Coded theme	Dynamic	Response
Knowledge (direct/indirect) of tuberculosis	Many subjects were motivated to participate due to awareness of the tuberculosis epidemic and the role of tuberculosis vaccines in disease prevention	Educate potential subjects about public health problem addressed by study & how intervention aims to help people
Altruism	Subjects participated in study to aid development of tuberculosis vaccine	Mention potential for study participation to help at-risk communities
Personal relationships	Study subjects with connections to clinicians involved in study or trusted intermediaries who recommend participation were motivated to participate	Non-coercive invitation to participate in study by known clinicians where possible
Personal gain	Some subjects expect to benefit clinically from participation	Transparency about potential study benefits, if any. It is important for subjects to understand that their decision to participate in study (or not) should have no impact on quality of clinical care
Privacy	Many subjects limited release of information about study participation & its indications	Protect subject privacy in accordance with their preferences
Collective decision-making	The opinions of respected peers, including family members, influenced many approached individuals to participate or not	During consent conversation, ask potential subjects if they would like study staff to discuss study with respected peers as well (unless privacy of decision already mentioned)
Remuneration	Financial incentives to participate in the study were viewed positively by some subjects & with suspicion by others	Select a non-coercive incentive to participate in collaboration with representation from communities from which recruiting subjects
Convenience	Time required of subjects in trial can dis-incentivise participation	Be parsimonious with subject time investments; align financial incentives to them
Risk aversion	Some subjects declined out of fear the vaccine could harm them	Educate subjects about risks/benefits of study intervention & measures taken to observe & mitigate them during conduct of trial

Conclusion

Using in-depth semi-structured interviews of declined and enrolled study subjects in the DAR-901 trial, we identified major themes influencing foreign-born individuals’ decisions about whether or not to enrol in a phase I TB vaccine clinical trial which took place in the United States. Individuals who chose to enrol in the DAR-901 trial linked a generalized sense of altruism with a very specific understanding of what this vaccine could accomplish. Study enrolees believed they were contributing meaningfully to a valid and beneficial scientific endeavour, run by people who were both qualified and cared about the participants and about improving health outcomes generally, and reducing TB mortality, morbidity, and stigma specifically. For those who declined enrolment, generalized scepticism about the motivations of physician-scientists, the ethical challenges of clinical research, and perceptions of personal risk were articulated alongside more mundane concerns about timing and effort required to participate. Financial incentives were a motivating factor for some and a locus of scepticism for others. Personal relationships between study staff and research subjects were crucial to recruitment and successful completion of the trial.
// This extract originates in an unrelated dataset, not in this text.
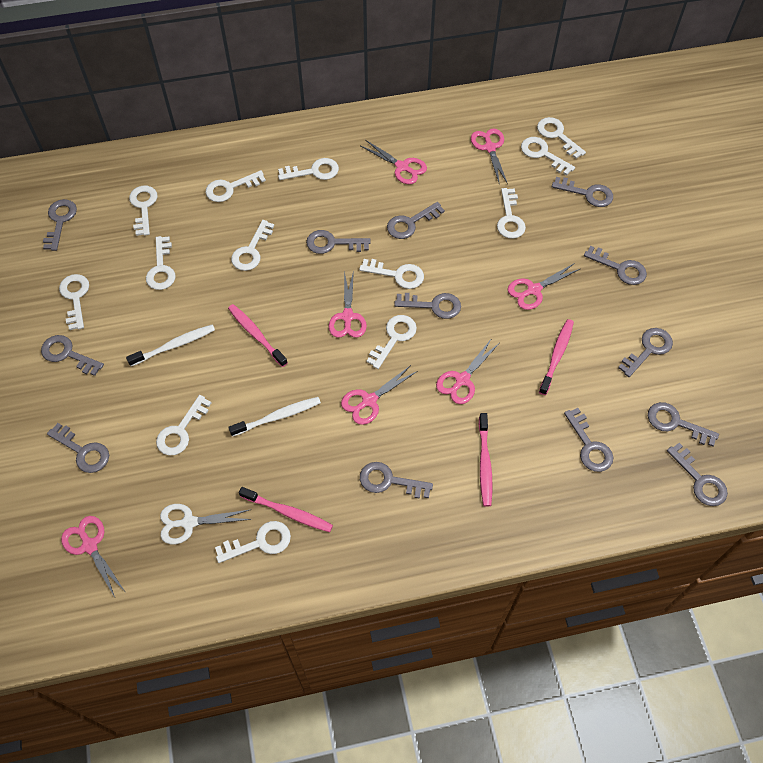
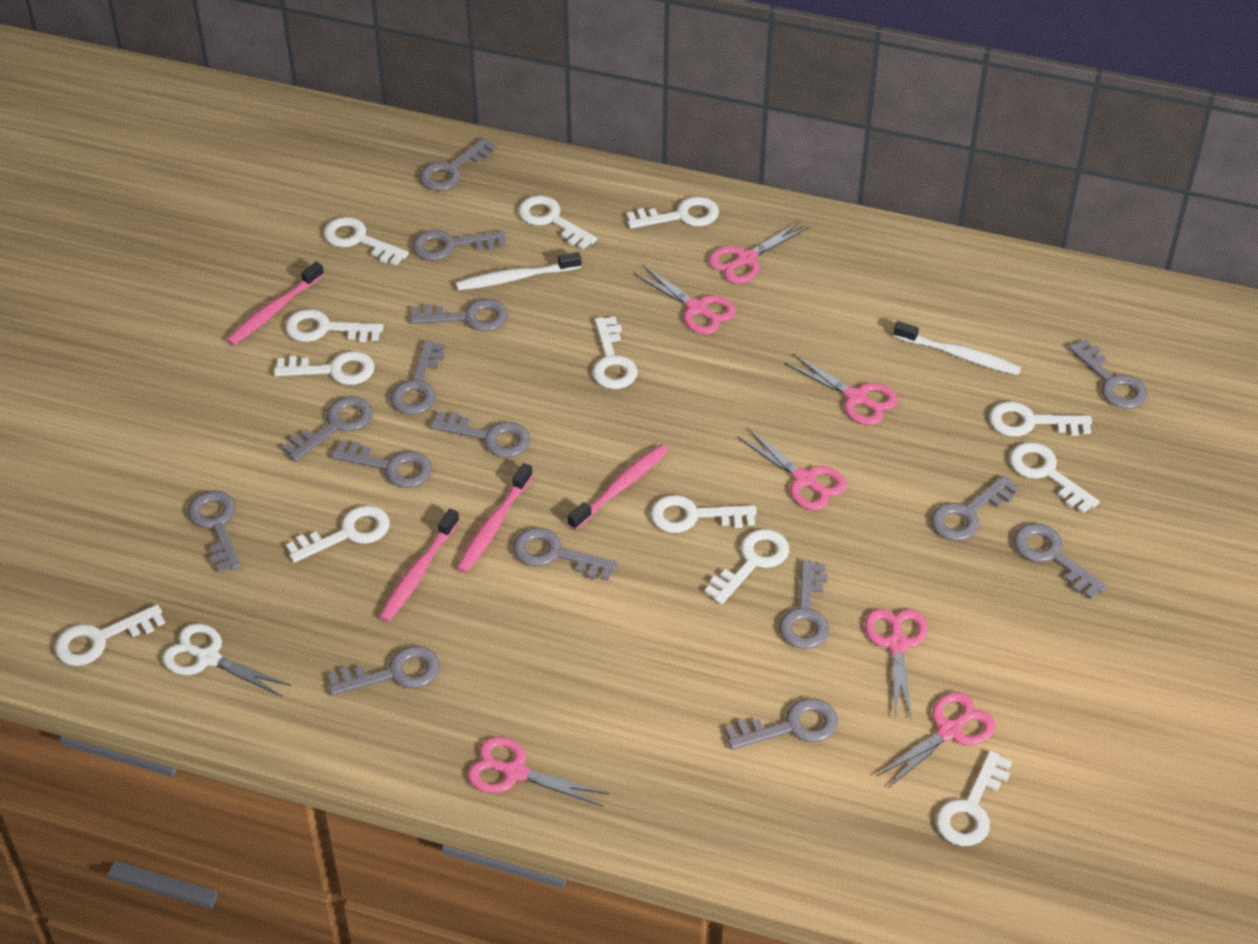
grey key: 13 -> 15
Insights from this study can help inform outreach and recruitment, informed consent, and education efforts in ongoing and future clinical trials involving foreign-born individuals. This study provides useful cross-cultural feedback at a critical moment in TB vaccine development. Our findings highlight the perceived value and need for a TB vaccine; they also identify opportunities for education about the limits of BCG. We also found that TB stigma, collective decision-making, and tailored health communications were highly influential to potential TB vaccine trial subjects. Results from these qualitative interviews reiterate the need and value of developing relationships with trusted community leaders (including clinician-scientists) as part of the research effort. These data also raise productive questions about the possibilities and limits of non-coercive incentives for participation in clinical research, and suggest the enduring importance of continued conversation about the process of conducting ethical, culturally-sensitive, and relationship-influenced science.